### Document excerpt
*** Begin section ***

On the other hand, those members of the Taliban shadow government now in Pakistani custody may be less categorical. A third Taliban commander, Maulvi Kabir (the shadow governor of Nangarhar Province) has been captured by the Pakistani military, allegedly based on information provided by Mullah Abdul Ghani Baradar. Baradar, the military chief of staff for the Old Taliban of Mullah Omar, was picked up recently in Karachi in a joint operation of the Pakistani Inter-Services Intelligence and US intelligence, which picked up signals from Baradar. Serious inroads are being made by these arrests into the Taliban ‘shadow government’ of officials who plan out roadside bombings and other attacks in specific provinces of Afghanistan while hiding out in Pakistan.

Pakistan’s Prime Minister, Riza Yusuf Gilani, and the military chief of state, Gen. Ashfaq Kayani, appear to believe that capturing these high Afghan Taliban leaders will give Islamabad leverage in a negotiated settlement of the contest between the Karzai government and the Pashtun religious far right, which is in insurgency.

Obama’s Afghanistan escalation among the sullen Pashtuns is a desperate policy, as dangerous as attempting to build a series of sand castles on the beach at low tide.

Ironically, his bigger success has come in Pakistan, where he appears to have convinced the Pakistani elite to intervene decisively against their own, Pakistani Taliban, and also now to begin arresting the Old Taliban shadow government that is hiding out on Pakistani soil. If he can go further and convince Islamabad that its support of the Afghan Taliban was all a long a key strategic error that has blown back on Pakistan proper, he will thereby come closer to victory than he could by any military measures inside Afghanistan itself.

End/ (Not Continued)

Posted in Uncategorized | 9 Responses | Print |

9 Responses

  1. An excellent updating of your case for a quick pull-out.

*** End section ***

### Information supplied
*** Begin section ***

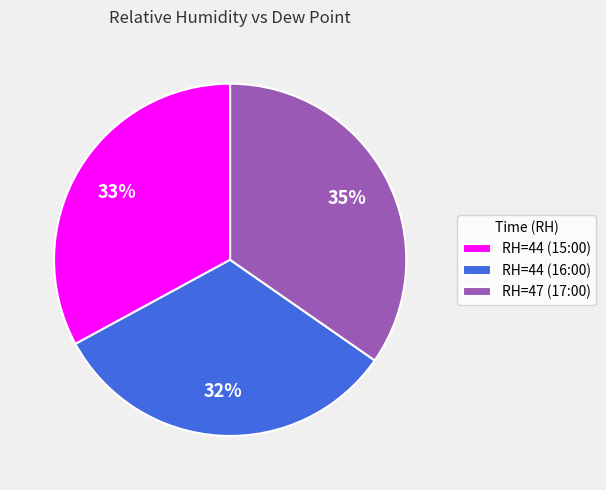

Does RH=44 (15:00) account for over 50% of the chart?

No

*** End section ***

List every place name that appears in the commentary on the Taliban arrests in Pakistan.

- Pakistan
- Nangarhar Province
- Karachi
- Afghanistan
- Islamabad